_The problem_: Below are some records; find each line that carries the word "this" and copy it.

(Provided records begins)

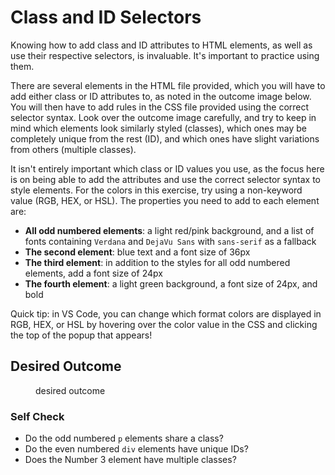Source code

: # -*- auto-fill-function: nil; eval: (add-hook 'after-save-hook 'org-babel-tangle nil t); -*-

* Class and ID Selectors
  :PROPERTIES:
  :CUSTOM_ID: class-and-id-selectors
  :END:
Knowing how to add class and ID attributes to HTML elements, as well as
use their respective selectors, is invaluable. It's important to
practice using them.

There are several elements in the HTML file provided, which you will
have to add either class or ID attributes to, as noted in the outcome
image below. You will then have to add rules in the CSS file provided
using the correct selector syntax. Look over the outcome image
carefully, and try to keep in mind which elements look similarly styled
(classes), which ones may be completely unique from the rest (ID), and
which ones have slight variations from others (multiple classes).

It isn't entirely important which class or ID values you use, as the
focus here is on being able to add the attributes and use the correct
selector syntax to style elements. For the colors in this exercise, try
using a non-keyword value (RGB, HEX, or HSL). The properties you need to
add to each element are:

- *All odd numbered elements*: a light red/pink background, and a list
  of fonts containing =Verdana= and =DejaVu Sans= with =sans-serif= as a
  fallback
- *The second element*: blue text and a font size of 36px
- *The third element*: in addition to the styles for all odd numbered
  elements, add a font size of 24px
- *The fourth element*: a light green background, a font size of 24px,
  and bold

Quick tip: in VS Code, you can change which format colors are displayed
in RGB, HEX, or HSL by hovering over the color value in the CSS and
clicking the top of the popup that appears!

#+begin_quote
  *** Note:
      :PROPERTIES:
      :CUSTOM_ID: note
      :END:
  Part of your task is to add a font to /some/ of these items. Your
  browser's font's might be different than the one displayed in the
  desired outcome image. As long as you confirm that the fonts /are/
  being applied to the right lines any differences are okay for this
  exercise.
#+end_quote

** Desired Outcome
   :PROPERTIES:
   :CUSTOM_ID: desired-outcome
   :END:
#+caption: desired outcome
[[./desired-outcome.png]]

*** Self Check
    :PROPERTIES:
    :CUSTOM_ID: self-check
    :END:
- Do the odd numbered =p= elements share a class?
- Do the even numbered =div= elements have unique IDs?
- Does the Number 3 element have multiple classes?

(Provided records ends)
(Provided records begins)

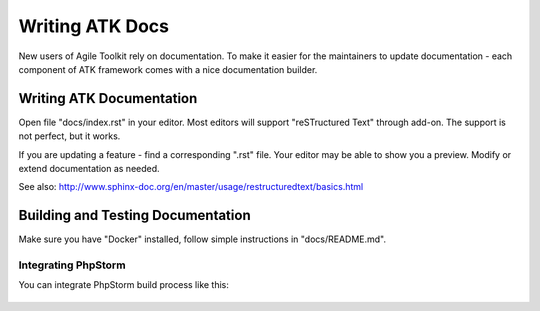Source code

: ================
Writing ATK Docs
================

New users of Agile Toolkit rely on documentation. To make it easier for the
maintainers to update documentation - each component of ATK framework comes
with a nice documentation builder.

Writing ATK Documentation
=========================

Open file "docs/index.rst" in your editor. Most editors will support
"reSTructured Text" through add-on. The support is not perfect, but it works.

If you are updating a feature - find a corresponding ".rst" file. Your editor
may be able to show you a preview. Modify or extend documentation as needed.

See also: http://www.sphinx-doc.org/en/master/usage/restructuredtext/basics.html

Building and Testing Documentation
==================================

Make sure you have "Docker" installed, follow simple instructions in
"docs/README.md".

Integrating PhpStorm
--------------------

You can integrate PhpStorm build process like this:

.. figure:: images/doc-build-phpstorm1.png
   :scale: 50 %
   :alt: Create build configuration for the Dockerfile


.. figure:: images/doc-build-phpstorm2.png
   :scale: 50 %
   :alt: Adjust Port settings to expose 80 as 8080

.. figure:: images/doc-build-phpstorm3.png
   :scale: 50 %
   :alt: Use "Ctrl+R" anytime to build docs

(Provided records ends)

_Solution to the exercise_:
selector syntax to style elements. For the colors in this exercise, try
  being applied to the right lines any differences are okay for this
You can integrate PhpStorm build process like this:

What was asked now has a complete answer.